● INSTRUCTIONS TO FOLLOW: According to the Trellix article below, when will the Trellix XConsole become available?

● DOCUMENT EXCERPT:

-- Opening Marker --

Trellix adds cyberresiliency to XDR platform with upgraded engine and threat intelligence, and forthcoming management console

An expanded and more security-focused XDR platform was the highlight of Trellix’s product announcements at their first Xpand Live event.

LAS VEGAS – On Wednesday, in the opening keynote at Trellix’s inaugural Xpand Live customer event here, CEO Bryan Palma emphasized the company’s strategic priority of becoming the clear leader in the XDR space. Aparna Rayasam, Trellix’s Chief Product Officer, then took the stage to discuss the security transformations which had already taken place, and those that will be forthcoming soon.

A key element of this strategy is the Trellix XConsole, which will be available in early 2023 and will become the overarching control centre for Trellix XDR. Trellix XConsole will simplify the user experience across all the solutions within Trellix XDR and provide a single interface for security operations teams that will let them quickly baseline their overall threat posture through added visibility across network, endpoint, data, email, and cloud attack surfaces.

“It will create a uniform view across all the XDR consoles into XConsole, and provide a full set of APIs and workflows,” Rayasam said. “It’s not just another dashboard. XConsole takes advantage of the data through all the different point solutions.”

Rayasam reviewed the design principles behind the Trellix xConsole and the ecosystem that surrounds it.

“Simplicity is key and it’s very hard to be simple, and it involves focusing on the problem not the solution,” she said.

The second principle is the need to emphasize personalization.

“Every customer’s platform is different, and they all need to have the ability to be customized,” Rayasam indicated.

Third was scale, which Rayasam noted meant customer scale.

“It’s about customer scale, so they don’t have to go after every attack,” she said.

The other two elements are effective use of intelligence, in which next-generation techniques are layered on top of decades of expertise that come from McAfee and FireEye, and platform agnosticism, which Rayasam said was essential for customers in different stages on the public cloud.

-- Closing Marker --

● ENTRIES SHOWN:
-- Opening Marker --

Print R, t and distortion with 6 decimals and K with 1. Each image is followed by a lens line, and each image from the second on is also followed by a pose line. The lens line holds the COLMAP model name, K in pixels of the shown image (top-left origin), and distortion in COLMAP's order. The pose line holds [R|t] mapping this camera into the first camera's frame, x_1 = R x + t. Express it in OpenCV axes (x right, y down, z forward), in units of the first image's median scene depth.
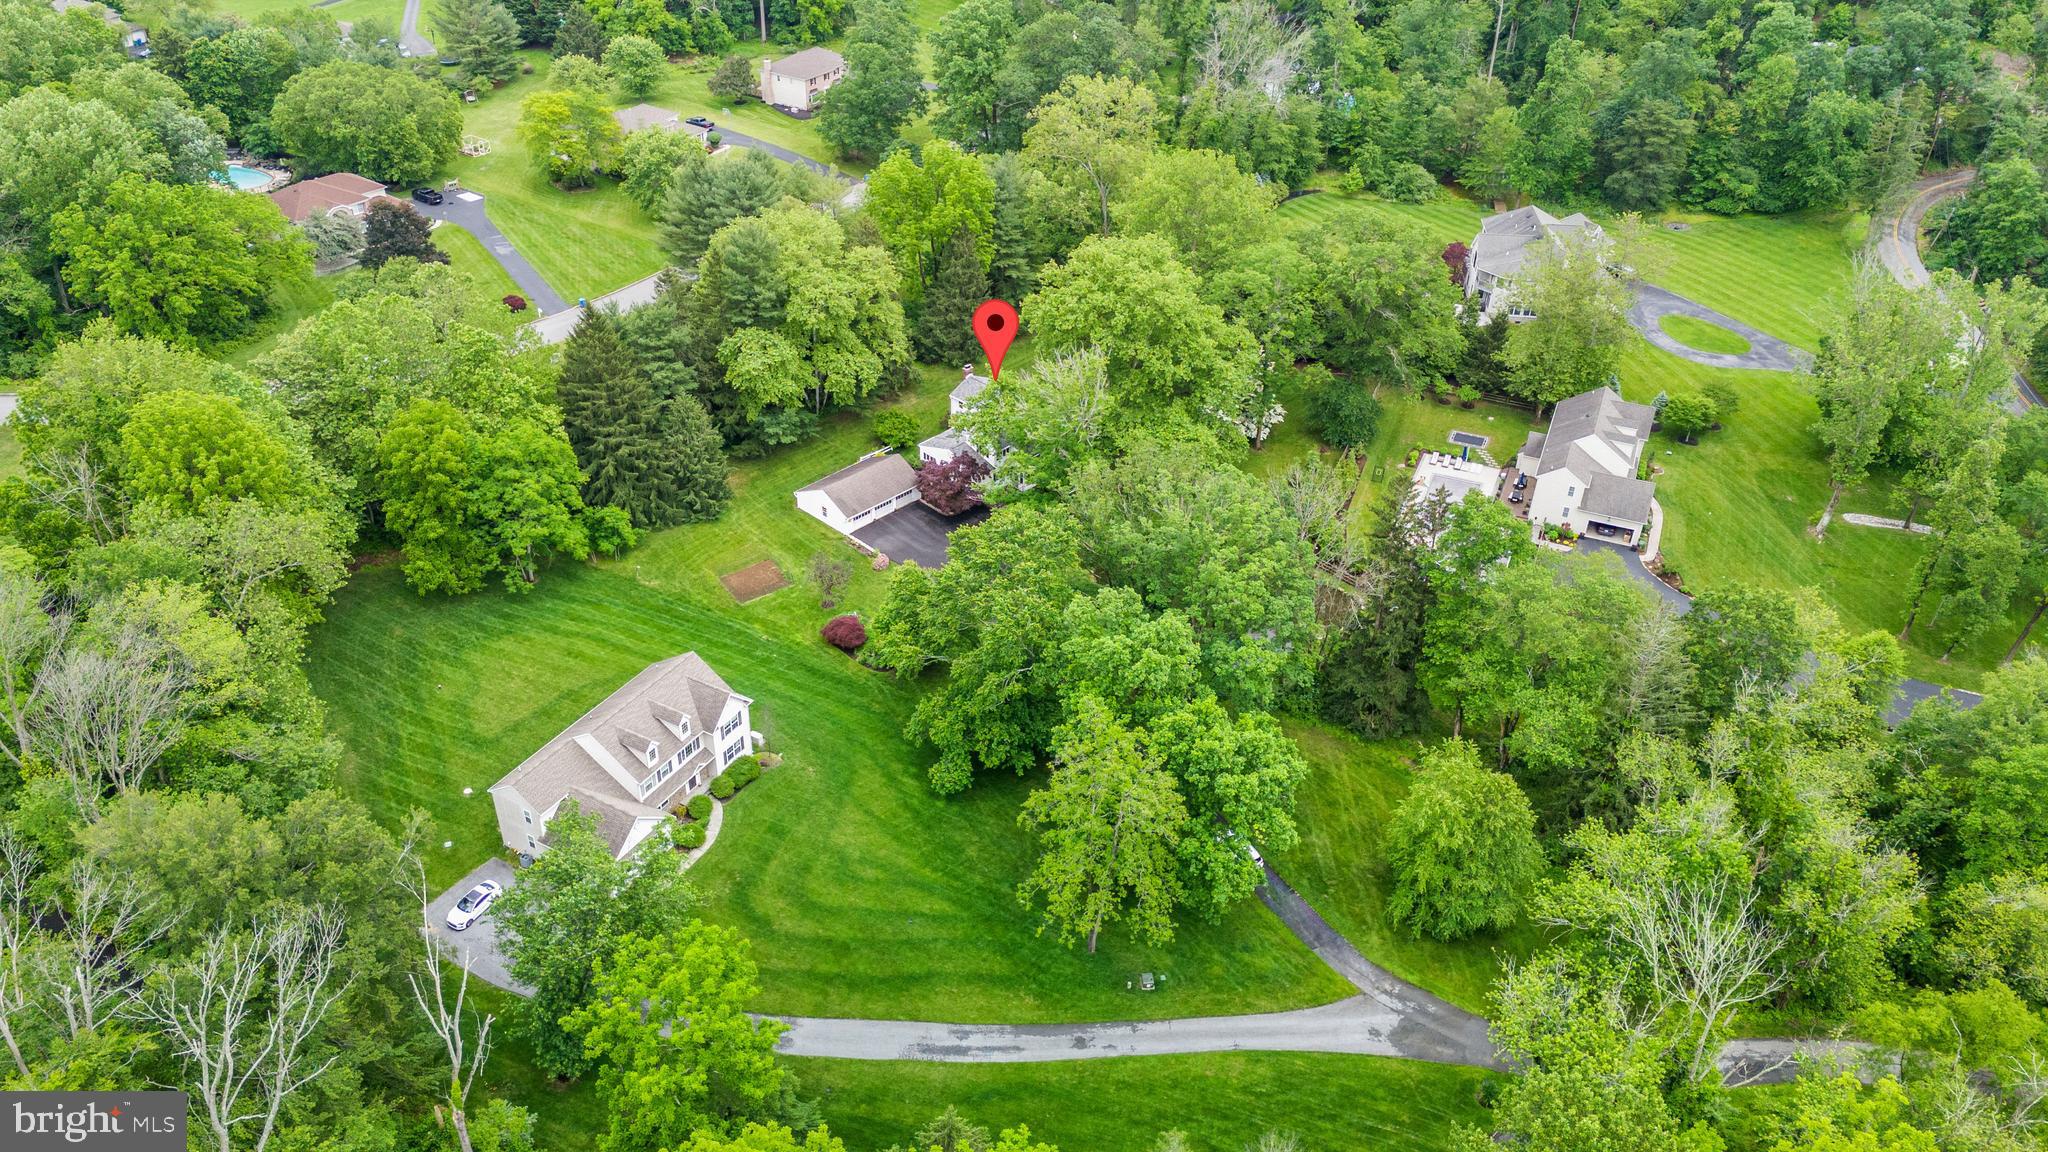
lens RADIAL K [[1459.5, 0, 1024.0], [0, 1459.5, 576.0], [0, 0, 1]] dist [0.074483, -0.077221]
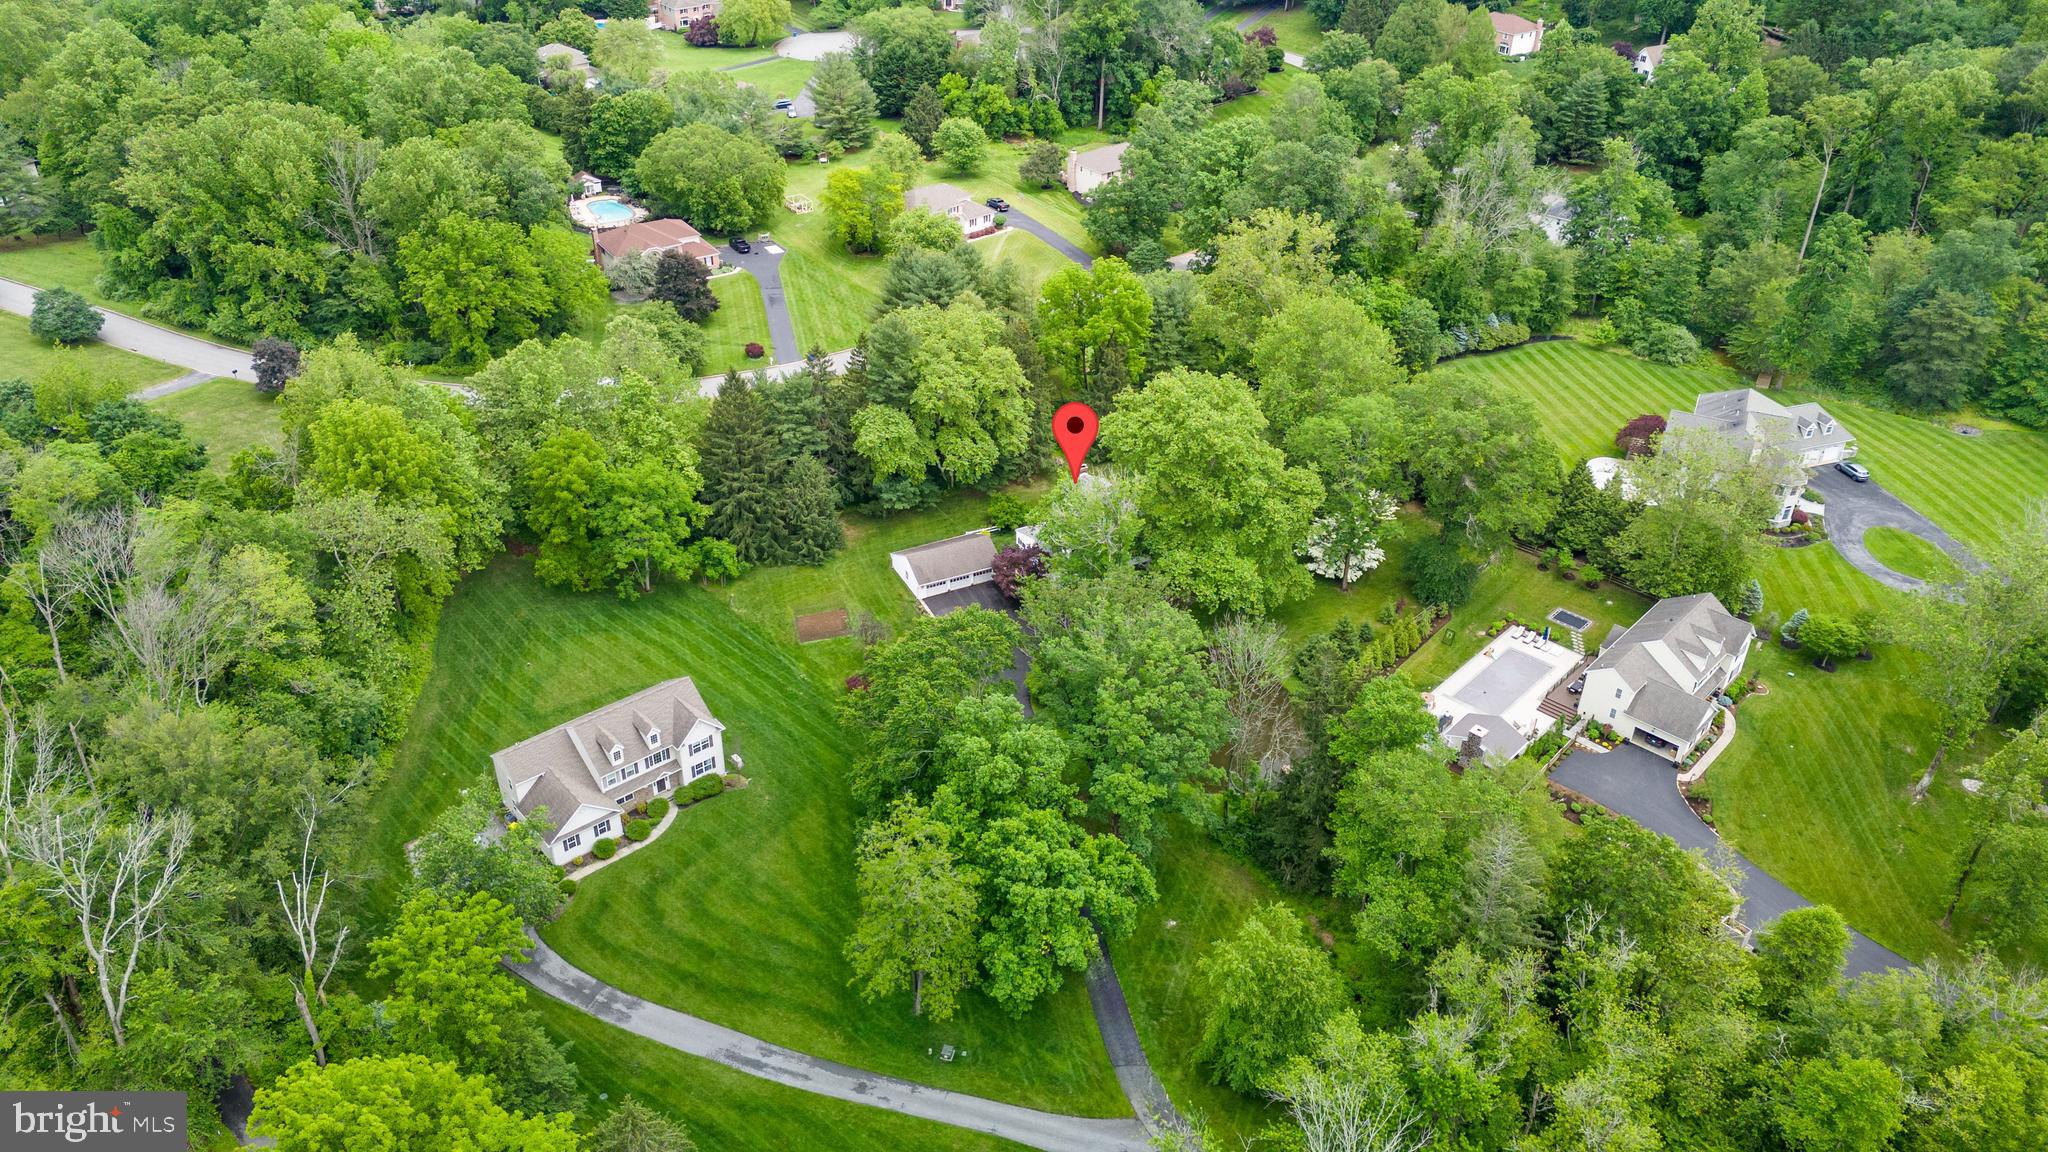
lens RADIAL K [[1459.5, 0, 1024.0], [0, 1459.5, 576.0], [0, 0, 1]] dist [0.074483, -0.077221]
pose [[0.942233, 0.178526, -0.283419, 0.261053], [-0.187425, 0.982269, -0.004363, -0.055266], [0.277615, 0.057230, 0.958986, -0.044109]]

-- Closing Marker --
-- Opening Marker --

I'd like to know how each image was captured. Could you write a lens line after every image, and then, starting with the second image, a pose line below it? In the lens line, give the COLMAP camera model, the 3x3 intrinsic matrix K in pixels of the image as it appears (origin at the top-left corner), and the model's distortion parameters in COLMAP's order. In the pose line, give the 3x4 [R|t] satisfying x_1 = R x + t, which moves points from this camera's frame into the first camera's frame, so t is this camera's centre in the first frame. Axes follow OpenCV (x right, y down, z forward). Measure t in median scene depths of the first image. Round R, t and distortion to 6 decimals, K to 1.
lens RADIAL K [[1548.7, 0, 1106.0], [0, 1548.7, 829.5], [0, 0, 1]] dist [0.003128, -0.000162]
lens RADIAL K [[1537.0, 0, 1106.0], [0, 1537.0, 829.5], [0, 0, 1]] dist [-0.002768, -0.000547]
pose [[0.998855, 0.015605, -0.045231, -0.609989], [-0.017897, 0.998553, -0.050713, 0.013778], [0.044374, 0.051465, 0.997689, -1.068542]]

-- Closing Marker --

● RESPONSE: Early 2023.